Minister of the Presidency
- Incumbent
- Assumed office 2 April 2024
- Prime Minister: Luís Montenegro
- Preceded by: Mariana Vieira da Silva

Secretary of State for Local Administration
- In office 23 April 2013 – 30 October 2015
- Prime Minister: Pedro Passos Coelho
- Minister: Miguel Poiares Maduro

Member of the Assembly of the Republic
- In office 26 March 2024 – 2 April 2024
- Constituency: Viseu
- In office 15 October 2009 – 24 October 2019
- Constituency: Lisbon (2009–2015) Viseu (2015–2019)

President of the Tondela Municipal Assembly
- In office 18 October 2021 – 1 April 2024

Personal details
- Born: António Egrejas Leitão Amaro 2 April 1980 (age 46) Tondela, Portugal
- Party: Social Democratic Party
- Other political affiliations: Social Democratic Youth (until 2010)
- Education: University of Lisbon Harvard Law School
- Occupation: Lawyer • politician

= António Leitão Amaro =

Portuguese politician (born 1980)

António Egrejas Leitão Amaro (born 2 April 1980) is a Portuguese jurist and politician. He has been Minister of Presidency since 2024, in the XXIV Constitutional Government, led by Luís Montenegro.

==Political career==
Leitão Amaro was a member of the Assembly of the Republic for the constituencies of Viseu and Lisbon from 2009 to 2019.

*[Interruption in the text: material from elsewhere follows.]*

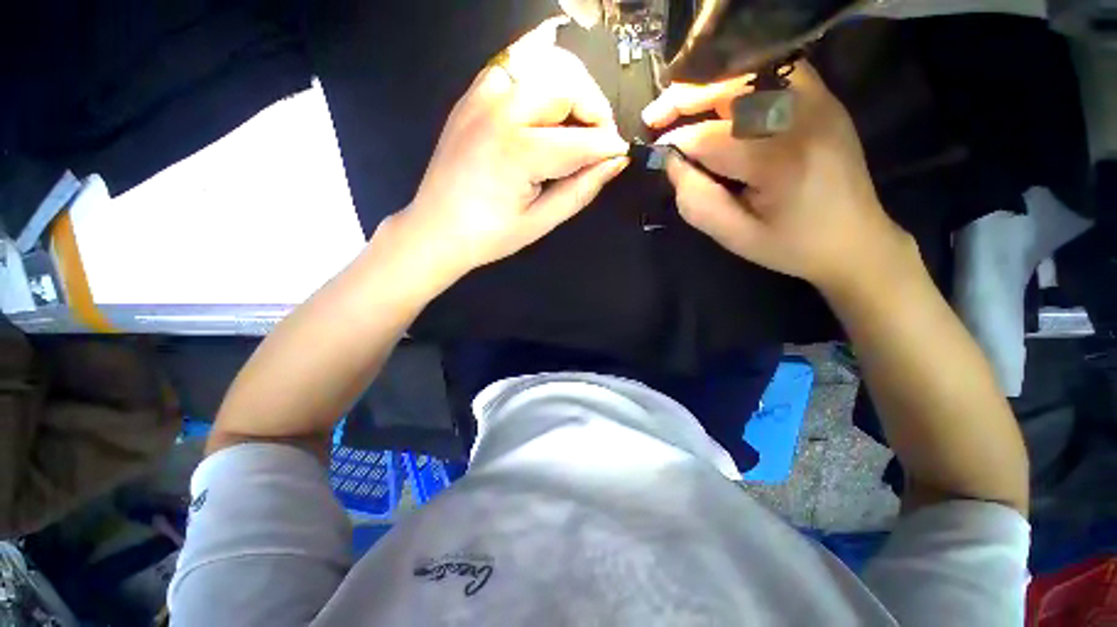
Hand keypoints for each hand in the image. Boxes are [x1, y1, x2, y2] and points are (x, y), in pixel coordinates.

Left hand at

Leitão Amaro was Secretary of State for Local Administration in the XIX Constitutional Government between April 2013 and October 2015. He serves as vice-president of the Social Democratic Party, since 2022, appointed by Luís Montenegro.

In January 2024, Leitão Amaro was announced as candidate number one, on Democratic Alliance's Viseu list for the 2024 legislative elections.

==Political positions==
Leitão Amaro is a supporter of same-sex marriage and same-sex adoption.